Ability to add custom ids for documents #177

Open ismajl-ramadani opened 2 months ago

ismajl-ramadani commented 2 months ago

I want to add custom IDs for documents so that when I do re-indexing for updates, I can reference them with the ID I have in the data source.

My specific case is with the OpenSearch vector store. Right now as a workaround, I'm running a local build of this crate, and I have added a function with the following signature:

async fn add_documents_with_ids(
    &self,
    docs: &[Document],
    opt: &VecStoreOptions,
    ids: &Vec<String>,
) -> Result<Vec<String>, Box<dyn Error>> {

and then I'm zipping the ids together with the docs and vectors

for (doc, (vector, doc_id)) in zip(docs.iter(), zip(vectors.iter(), ids.iter())) {

and finally adding the id to the docs

let operation = json!({"index": {
    "_id": doc_id,
}});

I wanted to ask if someone would be interested in having this feature as well, and if yes, any suggestions from maintainers on how to implement this without having to break the core trait of VectorStore somehow.

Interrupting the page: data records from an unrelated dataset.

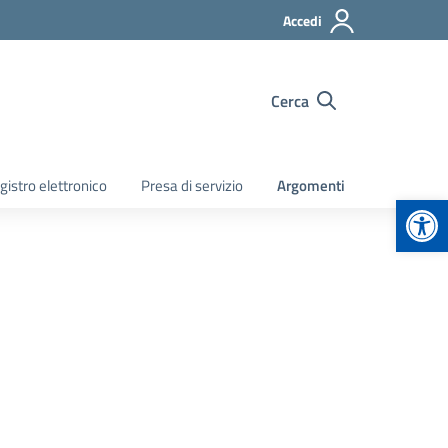
Accedi
Cerca
gistro elettronico
Presa di servizio
Argomenti
Apr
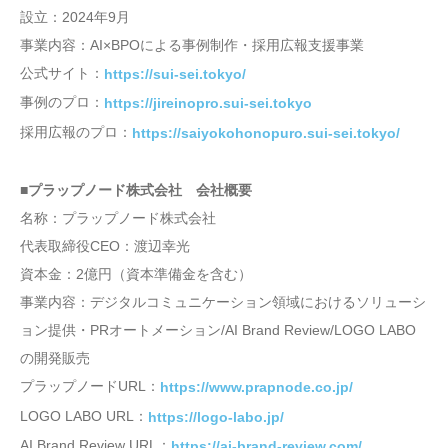
設立：2024年9月
事業内容：AI×BPOによる事例制作・採用広報支援事業
公式サイト：
https://sui-sei.tokyo/
事例のプロ：
https://jireinopro.sui-sei.tokyo
採用広報のプロ：
https://saiyokohonopuro.sui-sei.tokyo/
■プラップノード株式会社 会社概要
名称：プラップノード株式会社
代表取締役CEO：渡辺幸光
資本金：2億円（資本準備金を含む）
事業内容：デジタルコミュニケーション領域におけるソリューシ
ョン提供・PRオートメーション/AI Brand Review/LOGO LABO
の開発販売
プラップノードURL：
https://www.prapnode.co.jp/
LOGO LABO URL：
https://logo-labo.jp/
AI Brand Review URL：
https://ai-brand-review.com/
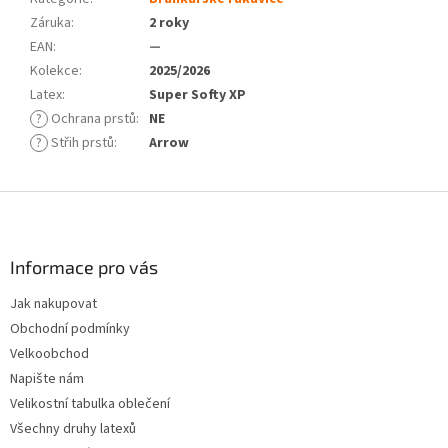
Záruka
:
2 roky
EAN
:
—
Kolekce
:
2025/2026
Latex
:
Super Softy XP
?
Ochrana prstů
:
NE
?
Střih prstů
:
Arrow
Z
á
p
a
Informace pro vás
t
Jak nakupovat
í
Obchodní podmínky
Velkoobchod
Napište nám
Velikostní tabulka oblečení
Všechny druhy latexů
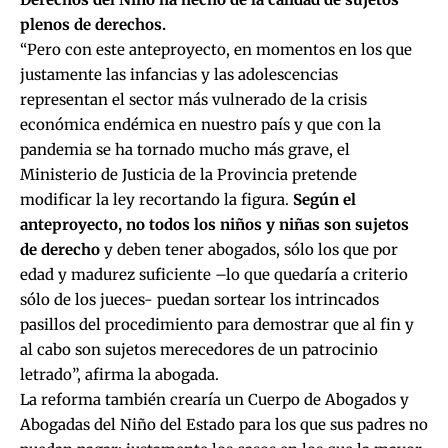
plenos de derechos.
“Pero con este anteproyecto, en momentos en los que
justamente las infancias y las adolescencias
representan el sector más vulnerado de la crisis
económica endémica en nuestro país y que con la
pandemia se ha tornado mucho más grave, el
Ministerio de Justicia de la Provincia pretende
modificar la ley recortando la figura.
Según el
anteproyecto, no todos los niños y niñas son sujetos
de derecho
y deben tener abogados, sólo los que por
edad y madurez suficiente –lo que quedaría a criterio
sólo de los jueces- puedan sortear los intrincados
pasillos del procedimiento para demostrar que al fin y
al cabo son sujetos merecedores de un patrocinio
letrado”, afirma la abogada.
La reforma también crearía un Cuerpo de Abogados y
Abogadas del Niño del Estado para los que sus padres no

Also, Python package has one additional field for the add_docs, called ids and you can see it in this file: https://github.com/langchain-ai/langchain/blob/29aa9d67506ac07b92d37d58c684ce3c6dc290cd/libs/community/langchain_community/vectorstores/opensearch_vector_search.py#L587

fgsch commented 2 months ago

I too noticed this while working on something else.

Personally, I'd like to see the ids added as an Option<Vec<String>> or similar to add_documents, but this will break backward compatibility.

@Abraxas-365 @prabirshrestha, any thoughts on this?

prabirshrestha commented 1 month ago

I'm good with the breaking change. Feel free to send a PR.